Bien évidemment, le système de refroidissement est passif, le but étant de dissiper la chaleur dans la maison, sans faire de bruit. Le radiateur Q.rad est donc annoncé comme « complètement silencieux » (0 dB), d'autant plus qu'il n'intègre pas de disque dur. Hormis le système d'exploitation, aucune donnée n'est stockée dans les radiateurs : une fois terminés, les calculs sont directement envoyés aux serveurs de Qarnot via une connexion chiffrée en AES-256 (le radiateur dispose d'un port Ethernet Gigabit).
DASH et chiffrement de la mémoire intéressent Qarnot
Passer sur la version Pro de Ryzen permet de profiter de deux fonctionnalités spécifiques à cette gamme : DASH et le chiffrement de la mémoire en temps réel, indépendamment du système d'exploitation ou des applications. Cette dernière est d'ailleurs pour le moment sans équivalent chez Intel.
Pour rappel, DASH est un standard permettant une gestion à distance par des administrateurs. S'agissant d'une solution open source, elle peut facilement être intégrée à sa plateforme nous indique le développeur de chez Qarnot. Chez Intel, il y a bien vPro, et plus particulièrement la technologie d'administration active (AMT), mais « le problème c'est que le support Linux est imparfait on va dire, et surtout ce n’est pas dans tous leurs processeurs et chipsets de cartes mères ».
Chez AMD, tous les processeurs Ryzen Pro prennent en charge DASH pour peu que l'on dispose d'une carte mère compatible. Qarnot ne semble pour autant pas avoir de problème de ce côté-là. La société nous explique qu'elle teste actuellement quatre modèles mini-ITX (socket AM4) avant de faire son choix, mais sans plus de détails. Les références et noms des partenaires restent confidentiels pour le moment.
De son côté, le chiffrement de la mémoire est un argument supplémentaire de sécurité pour rassurer ses clients. Qarnot nous explique que certains étaient visiblement inquiets par la possibilité d'extraire des informations directement de la RAM (les machines sont installées chez des particuliers).

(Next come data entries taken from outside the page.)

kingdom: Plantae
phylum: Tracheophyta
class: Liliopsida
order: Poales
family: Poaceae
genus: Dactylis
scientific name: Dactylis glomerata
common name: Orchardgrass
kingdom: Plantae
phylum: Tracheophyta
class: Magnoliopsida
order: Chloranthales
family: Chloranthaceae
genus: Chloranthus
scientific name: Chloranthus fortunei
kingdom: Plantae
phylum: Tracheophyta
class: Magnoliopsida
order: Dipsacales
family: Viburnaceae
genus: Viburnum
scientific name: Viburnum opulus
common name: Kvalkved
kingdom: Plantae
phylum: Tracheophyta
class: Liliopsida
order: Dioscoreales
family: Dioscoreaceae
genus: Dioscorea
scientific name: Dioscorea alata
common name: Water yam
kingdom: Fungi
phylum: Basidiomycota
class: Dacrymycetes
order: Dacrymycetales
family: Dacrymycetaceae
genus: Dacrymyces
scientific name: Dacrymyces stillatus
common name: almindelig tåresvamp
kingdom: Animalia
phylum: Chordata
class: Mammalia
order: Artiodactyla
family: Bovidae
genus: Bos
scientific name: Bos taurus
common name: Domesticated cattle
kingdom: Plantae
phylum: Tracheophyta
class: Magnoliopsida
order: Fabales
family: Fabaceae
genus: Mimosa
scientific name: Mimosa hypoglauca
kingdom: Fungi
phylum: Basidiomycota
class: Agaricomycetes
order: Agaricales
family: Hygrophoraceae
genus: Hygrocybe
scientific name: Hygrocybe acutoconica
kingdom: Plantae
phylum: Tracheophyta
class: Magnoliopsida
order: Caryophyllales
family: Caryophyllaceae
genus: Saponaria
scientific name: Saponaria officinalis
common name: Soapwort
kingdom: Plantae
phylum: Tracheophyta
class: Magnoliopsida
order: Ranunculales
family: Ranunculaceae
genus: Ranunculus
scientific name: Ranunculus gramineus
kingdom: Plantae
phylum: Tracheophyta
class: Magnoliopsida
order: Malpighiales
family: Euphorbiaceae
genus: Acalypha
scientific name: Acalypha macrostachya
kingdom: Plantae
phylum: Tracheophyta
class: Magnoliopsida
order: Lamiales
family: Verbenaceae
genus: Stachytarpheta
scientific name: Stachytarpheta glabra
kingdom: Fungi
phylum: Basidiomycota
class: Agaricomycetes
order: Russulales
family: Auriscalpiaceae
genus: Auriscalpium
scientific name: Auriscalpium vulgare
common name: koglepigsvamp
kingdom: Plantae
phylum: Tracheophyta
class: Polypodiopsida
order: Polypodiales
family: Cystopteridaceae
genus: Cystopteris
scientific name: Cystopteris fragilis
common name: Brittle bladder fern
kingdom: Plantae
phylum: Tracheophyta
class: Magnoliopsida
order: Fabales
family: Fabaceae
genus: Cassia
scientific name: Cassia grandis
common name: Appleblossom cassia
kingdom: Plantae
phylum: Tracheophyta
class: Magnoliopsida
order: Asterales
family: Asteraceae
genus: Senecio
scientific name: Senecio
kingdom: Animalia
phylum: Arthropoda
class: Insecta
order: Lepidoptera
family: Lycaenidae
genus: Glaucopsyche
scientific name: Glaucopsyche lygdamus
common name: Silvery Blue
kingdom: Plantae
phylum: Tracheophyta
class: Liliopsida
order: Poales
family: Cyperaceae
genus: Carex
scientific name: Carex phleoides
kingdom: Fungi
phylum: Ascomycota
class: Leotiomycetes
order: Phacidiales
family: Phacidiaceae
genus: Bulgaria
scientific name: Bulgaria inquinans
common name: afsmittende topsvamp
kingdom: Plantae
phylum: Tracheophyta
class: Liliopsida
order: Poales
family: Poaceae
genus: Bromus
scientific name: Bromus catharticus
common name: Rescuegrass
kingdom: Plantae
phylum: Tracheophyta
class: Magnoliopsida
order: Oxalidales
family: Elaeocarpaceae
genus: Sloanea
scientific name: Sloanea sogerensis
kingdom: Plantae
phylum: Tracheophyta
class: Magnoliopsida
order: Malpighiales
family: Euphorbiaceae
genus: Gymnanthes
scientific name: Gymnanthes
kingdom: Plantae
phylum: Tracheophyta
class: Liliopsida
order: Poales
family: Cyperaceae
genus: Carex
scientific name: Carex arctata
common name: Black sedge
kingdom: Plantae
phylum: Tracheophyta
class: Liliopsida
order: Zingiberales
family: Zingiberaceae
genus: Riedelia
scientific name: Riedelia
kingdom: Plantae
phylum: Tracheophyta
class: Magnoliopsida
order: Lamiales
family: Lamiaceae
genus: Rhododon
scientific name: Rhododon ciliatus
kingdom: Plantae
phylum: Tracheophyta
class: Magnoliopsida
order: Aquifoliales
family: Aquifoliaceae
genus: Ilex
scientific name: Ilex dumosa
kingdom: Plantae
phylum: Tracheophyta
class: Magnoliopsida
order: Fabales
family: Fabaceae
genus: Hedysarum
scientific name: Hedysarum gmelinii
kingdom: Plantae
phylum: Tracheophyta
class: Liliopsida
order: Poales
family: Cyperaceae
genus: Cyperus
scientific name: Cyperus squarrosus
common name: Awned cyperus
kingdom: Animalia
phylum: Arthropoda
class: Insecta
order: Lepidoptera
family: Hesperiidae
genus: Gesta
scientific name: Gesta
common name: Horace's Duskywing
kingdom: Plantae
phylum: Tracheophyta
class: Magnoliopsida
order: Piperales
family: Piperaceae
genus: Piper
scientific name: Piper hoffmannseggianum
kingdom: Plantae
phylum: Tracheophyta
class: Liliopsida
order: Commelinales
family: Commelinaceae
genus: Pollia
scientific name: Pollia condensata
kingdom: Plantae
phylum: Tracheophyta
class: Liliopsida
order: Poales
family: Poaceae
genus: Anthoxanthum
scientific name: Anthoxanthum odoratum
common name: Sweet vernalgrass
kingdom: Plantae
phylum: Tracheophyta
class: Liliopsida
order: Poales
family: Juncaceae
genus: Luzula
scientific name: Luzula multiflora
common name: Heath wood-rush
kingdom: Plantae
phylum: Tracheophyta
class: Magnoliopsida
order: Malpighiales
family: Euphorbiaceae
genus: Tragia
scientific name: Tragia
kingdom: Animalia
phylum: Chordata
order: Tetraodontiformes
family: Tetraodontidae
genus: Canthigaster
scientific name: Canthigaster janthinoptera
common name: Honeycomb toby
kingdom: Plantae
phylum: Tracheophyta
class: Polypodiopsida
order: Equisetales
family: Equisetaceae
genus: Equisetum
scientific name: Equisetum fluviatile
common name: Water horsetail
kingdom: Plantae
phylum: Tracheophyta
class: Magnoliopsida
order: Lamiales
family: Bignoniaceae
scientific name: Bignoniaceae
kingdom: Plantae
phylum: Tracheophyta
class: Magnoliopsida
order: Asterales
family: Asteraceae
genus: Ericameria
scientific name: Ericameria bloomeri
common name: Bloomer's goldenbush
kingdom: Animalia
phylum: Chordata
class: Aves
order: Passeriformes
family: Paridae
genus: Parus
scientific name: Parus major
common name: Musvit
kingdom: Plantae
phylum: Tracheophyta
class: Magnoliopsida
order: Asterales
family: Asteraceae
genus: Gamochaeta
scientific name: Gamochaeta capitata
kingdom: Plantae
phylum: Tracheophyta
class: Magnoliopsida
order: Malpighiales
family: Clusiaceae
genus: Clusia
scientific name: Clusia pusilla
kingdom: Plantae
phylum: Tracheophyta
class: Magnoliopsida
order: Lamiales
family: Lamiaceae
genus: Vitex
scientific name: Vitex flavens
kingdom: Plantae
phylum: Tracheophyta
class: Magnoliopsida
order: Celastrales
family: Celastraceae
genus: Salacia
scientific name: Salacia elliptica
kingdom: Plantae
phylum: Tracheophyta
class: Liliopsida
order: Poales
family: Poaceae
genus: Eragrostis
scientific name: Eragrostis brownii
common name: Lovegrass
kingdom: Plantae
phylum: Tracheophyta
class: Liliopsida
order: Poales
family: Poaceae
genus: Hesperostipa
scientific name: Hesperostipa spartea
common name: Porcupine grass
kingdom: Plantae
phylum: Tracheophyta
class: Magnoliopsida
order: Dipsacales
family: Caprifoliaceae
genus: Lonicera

D'autres comme BNP Paribas n'ont pas attendu pour sauter le pas. Après un audit, la banque n'a visiblement pas trouvé à redire sur la sécurité puisqu'elle effectue d'ores et déjà 5 % de ses calculs de risques sur des radiateurs Qarnot.
346 radiateurs Bordeaux : 3 cartes mères et 3 CPU dans chaque
Au total, Qarnot compte donc produire 346 radiateurs de nouvelle génération, chacun avec trois processeurs Ryzen 7 Pro 1700X. Pour les radiateurs Q.rad Intel, la même configuration est utilisée : trois cartes mères avec trois CPU. Dans tous les cas, c'est suffisant pour une pièce de 30 m² selon le fabricant.
La société a testé des prototypes avec quatre cartes mères, mais les résultats n'étaient pas à la hauteur. De même, elle en utilise trois plutôt que des solutions 2P/4P pour deux raisons. L'agencement intérieur est facilité. De plus, à ses débuts, elle utilisait principalement du matériel grand public, même si c'est « de moins en moins » le cas selon Clément Pellegrini.
Les radiateurs Q.rad seront installés dans des logements sociaux à Bordeaux. Ce sera le premier déploiement à grande échelle de la nouvelle version du radiateur, mais aussi la première en dehors de Paris. Avec 400 radiateurs déjà en service, c'est également un important bond en avant pour la puissance de calcul mise à disposition de Qarnot.
La société proposant ses services uniquement en B2B, elle n'a pas de tarif public à nous communiquer, d'autant qu'elle « n'a pas encore prévu d'attaquer les particuliers ». Les commandes sont au minimum de 20 unités pour le moment. Néanmoins, le prix indicatif est de 2 500 à 3 000 euros HT par radiateur, mais le montant final dépendra « beaucoup de ce qu'on met dans le radiateur, de ce qu'on développe aussi comme application et du nombre de radiateurs du projet » nous précise Eloïse Emptoz.
Radiateur multifonction : réseau Wi-Fi mesh, qualité d'air, box domotique...
Paul Benoit, fondateur de la société nous avait expliqué au dernier CES de Las Vegas que cette troisième génération disposera de fonctionnalités supplémentaires. Au-delà d'un design revu et corrigé (voir image ci-dessous), une application permettra de contrôler la température à distance et de suivre les consommations de l'habitation (pas uniquement électrique, mais aussi d'eau par exemple).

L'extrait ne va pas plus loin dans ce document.